TRECHO DO DOCUMENTO:
┌────────
Mas é uma pena, porque quem fica de boca fechada não é visto ou ouvido. Quem
fica calado não vai muito longe. Esse comportamento de evitar exposição é
lamentável porque limita significativamente as oportunidades de desenvolvimento
das pessoas. É por isso que é importante não ficar de boca fechada, mas dizer o
que se quer dizer”, aconselha o neurologista Sommer.
Grupos
de apoio também podem ajudar a superar o medo de falar. Lidar com a gagueira de
forma aberta e confiante entre familiares, amigos ou colegas de trabalho também
costuma ser útil.
• O que de fato não ajuda?
└────────
DADOS FORNECIDOS:
┌────────
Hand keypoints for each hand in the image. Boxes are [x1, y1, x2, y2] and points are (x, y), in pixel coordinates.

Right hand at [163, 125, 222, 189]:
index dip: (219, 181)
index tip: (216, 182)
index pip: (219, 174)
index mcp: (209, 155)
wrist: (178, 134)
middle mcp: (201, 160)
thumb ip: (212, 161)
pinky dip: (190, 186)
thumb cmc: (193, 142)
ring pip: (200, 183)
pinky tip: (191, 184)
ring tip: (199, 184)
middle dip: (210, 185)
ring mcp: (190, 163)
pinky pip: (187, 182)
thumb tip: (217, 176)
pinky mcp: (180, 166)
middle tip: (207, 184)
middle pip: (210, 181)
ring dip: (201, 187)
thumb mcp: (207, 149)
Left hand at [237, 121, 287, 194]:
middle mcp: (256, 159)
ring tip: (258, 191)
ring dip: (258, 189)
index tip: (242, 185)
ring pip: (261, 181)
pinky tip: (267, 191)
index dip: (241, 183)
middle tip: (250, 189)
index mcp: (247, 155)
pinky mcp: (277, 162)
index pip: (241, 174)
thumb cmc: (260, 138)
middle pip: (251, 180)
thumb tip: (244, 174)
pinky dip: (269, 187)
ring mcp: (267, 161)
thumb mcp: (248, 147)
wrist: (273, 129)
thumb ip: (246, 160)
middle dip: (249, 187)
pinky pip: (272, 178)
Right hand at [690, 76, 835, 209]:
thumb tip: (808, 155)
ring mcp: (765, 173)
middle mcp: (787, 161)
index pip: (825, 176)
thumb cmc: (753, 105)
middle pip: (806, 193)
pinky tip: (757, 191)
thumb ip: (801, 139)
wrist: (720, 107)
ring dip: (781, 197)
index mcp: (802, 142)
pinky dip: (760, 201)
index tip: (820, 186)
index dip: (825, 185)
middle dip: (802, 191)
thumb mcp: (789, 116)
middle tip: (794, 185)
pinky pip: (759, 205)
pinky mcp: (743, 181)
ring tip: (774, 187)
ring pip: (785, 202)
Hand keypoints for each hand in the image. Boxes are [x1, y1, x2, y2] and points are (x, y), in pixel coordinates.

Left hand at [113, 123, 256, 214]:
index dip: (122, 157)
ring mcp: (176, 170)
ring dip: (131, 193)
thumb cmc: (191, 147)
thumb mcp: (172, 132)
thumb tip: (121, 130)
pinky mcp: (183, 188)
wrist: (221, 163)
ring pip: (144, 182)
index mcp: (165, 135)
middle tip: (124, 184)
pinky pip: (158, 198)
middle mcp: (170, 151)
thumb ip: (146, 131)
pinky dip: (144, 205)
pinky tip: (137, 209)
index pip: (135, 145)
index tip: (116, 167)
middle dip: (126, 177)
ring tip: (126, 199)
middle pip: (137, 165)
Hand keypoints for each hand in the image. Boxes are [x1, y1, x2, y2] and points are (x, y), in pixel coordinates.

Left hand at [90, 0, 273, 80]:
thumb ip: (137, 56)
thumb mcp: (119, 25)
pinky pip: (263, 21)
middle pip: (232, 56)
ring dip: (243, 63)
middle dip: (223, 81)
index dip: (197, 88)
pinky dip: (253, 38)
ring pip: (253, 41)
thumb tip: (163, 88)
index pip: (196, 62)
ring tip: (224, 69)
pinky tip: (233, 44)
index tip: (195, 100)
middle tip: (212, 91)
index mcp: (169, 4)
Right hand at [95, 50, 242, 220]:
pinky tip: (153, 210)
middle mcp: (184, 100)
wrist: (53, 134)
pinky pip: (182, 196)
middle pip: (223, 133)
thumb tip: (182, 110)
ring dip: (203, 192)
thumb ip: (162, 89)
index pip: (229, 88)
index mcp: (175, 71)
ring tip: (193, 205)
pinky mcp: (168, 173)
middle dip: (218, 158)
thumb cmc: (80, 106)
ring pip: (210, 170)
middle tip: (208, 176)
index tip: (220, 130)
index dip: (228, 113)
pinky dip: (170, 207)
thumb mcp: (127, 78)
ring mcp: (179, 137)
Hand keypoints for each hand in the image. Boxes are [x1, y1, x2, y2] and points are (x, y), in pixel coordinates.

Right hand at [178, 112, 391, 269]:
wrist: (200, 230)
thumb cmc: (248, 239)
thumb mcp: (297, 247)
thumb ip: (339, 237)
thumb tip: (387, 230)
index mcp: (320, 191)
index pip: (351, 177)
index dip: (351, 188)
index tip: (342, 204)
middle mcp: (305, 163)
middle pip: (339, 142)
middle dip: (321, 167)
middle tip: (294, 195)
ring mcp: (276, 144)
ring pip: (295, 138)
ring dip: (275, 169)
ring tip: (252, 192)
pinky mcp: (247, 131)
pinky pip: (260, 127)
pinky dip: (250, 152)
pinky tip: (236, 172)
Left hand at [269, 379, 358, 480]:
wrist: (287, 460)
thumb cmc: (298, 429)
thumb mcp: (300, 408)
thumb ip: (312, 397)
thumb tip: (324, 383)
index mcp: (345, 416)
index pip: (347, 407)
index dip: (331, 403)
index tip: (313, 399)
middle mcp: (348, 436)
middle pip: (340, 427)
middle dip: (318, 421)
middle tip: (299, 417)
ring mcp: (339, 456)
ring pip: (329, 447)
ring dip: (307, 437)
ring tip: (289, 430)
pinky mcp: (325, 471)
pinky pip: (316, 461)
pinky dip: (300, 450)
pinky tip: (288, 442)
└────────
┌────────
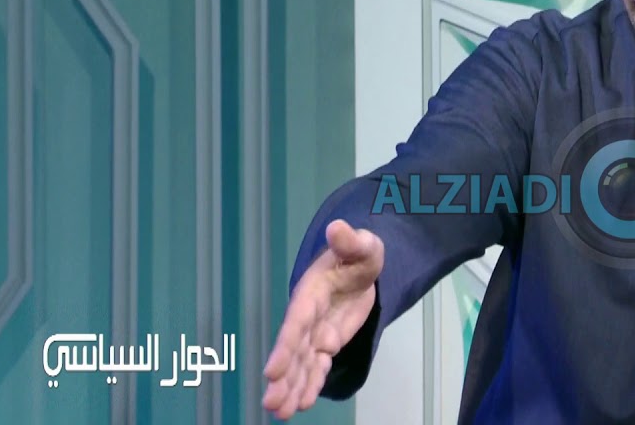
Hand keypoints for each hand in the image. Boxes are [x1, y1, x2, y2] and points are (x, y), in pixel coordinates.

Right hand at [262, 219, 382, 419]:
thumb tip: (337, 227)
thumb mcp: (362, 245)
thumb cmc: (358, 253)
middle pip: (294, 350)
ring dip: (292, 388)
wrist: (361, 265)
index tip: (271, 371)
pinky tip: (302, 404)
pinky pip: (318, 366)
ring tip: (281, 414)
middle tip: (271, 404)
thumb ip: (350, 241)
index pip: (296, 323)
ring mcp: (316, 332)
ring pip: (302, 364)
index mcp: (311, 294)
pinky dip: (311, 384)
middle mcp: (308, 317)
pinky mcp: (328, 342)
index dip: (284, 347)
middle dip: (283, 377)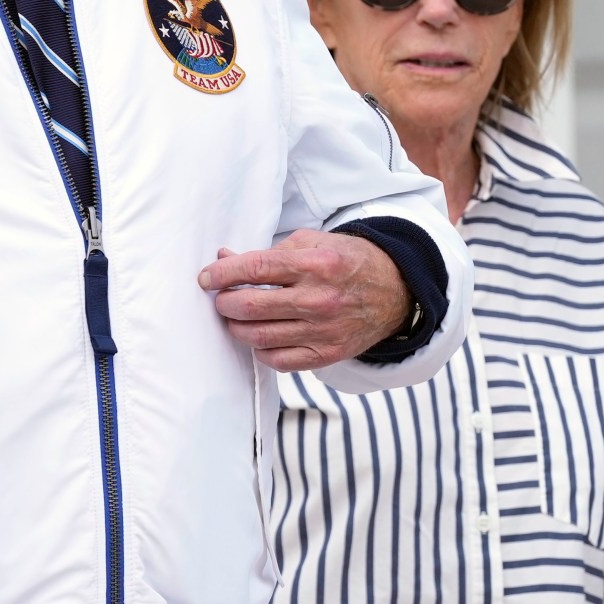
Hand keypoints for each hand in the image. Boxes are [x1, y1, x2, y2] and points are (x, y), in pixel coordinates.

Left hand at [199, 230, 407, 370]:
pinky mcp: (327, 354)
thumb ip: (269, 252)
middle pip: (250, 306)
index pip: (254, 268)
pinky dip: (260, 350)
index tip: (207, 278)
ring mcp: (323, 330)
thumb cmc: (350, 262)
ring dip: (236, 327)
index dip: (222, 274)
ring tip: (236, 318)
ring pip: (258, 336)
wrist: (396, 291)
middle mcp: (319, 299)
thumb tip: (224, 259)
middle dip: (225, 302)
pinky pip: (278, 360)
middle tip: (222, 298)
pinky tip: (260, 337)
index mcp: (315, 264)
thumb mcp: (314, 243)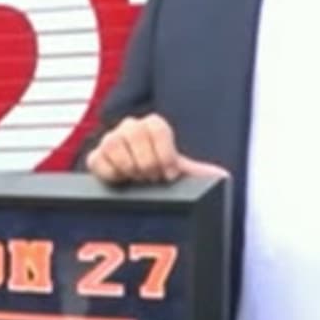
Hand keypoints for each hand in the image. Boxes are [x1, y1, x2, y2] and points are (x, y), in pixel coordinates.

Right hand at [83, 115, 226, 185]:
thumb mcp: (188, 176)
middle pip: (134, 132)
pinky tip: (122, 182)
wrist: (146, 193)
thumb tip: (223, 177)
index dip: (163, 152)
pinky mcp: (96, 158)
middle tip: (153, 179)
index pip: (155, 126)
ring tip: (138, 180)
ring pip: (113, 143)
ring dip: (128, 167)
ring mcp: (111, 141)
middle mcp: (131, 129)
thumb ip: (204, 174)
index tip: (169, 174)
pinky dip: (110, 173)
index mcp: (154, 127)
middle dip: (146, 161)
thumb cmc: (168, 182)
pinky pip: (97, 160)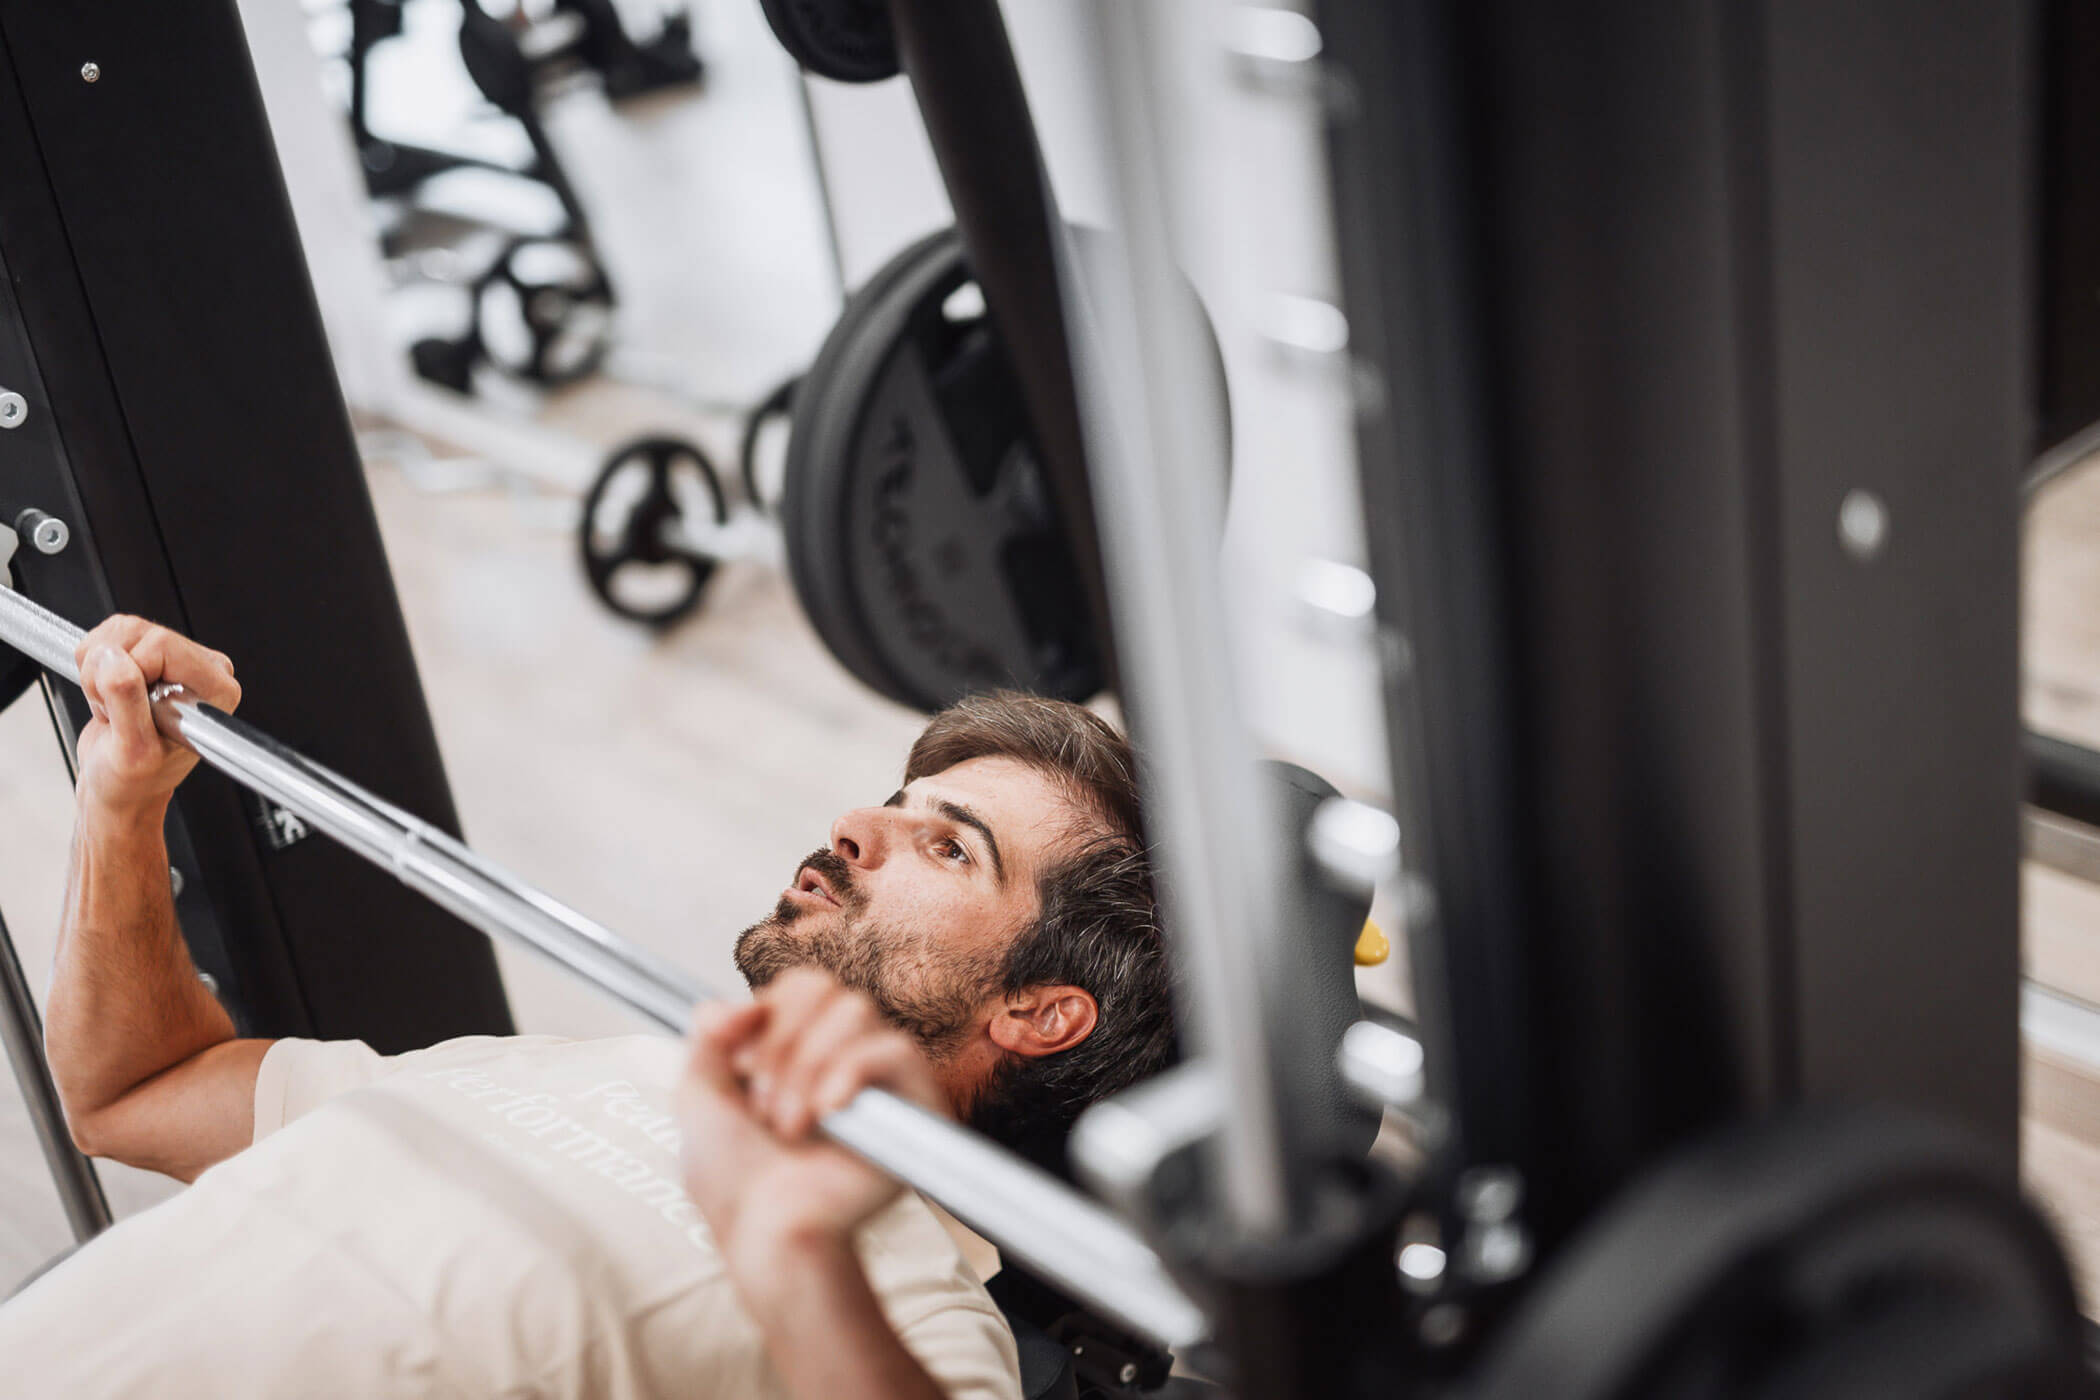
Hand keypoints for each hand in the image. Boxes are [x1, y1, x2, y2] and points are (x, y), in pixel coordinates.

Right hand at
└────────
TAREFA 1: No texto sobre gagueira, por que é lamentável evitar a exposição?
TAREFA 2: Retome o texto sobre gagueira a partir do ponto em que ele termina e continue escrevendo.

RESPOSTA 1: Porque isso limita significativamente as oportunidades de desenvolvimento das pessoas.

RESPOSTA 2:
As
pessoas que gaguejam não precisam de conselhos – nem mesmo os
bem-intencionados. Elas não precisam respirar fundo, concentrar-se ou se
acalmar. Conselhos como esses só servem para irritar ou deixar os afetados
ainda mais inseguros.
"O
melhor é esperar, observar e ouvir. Quem gagueja precisa de mais tempo, é assim
mesmo! Sempre tem gente que tenta continuar a palavra ou a frase. Em primeiro
lugar, interromper alguém é muito ofensivo. Além disso, talvez nem seja isso
que eu realmente quisesse dizer. Então fica complicado", diz Sommer.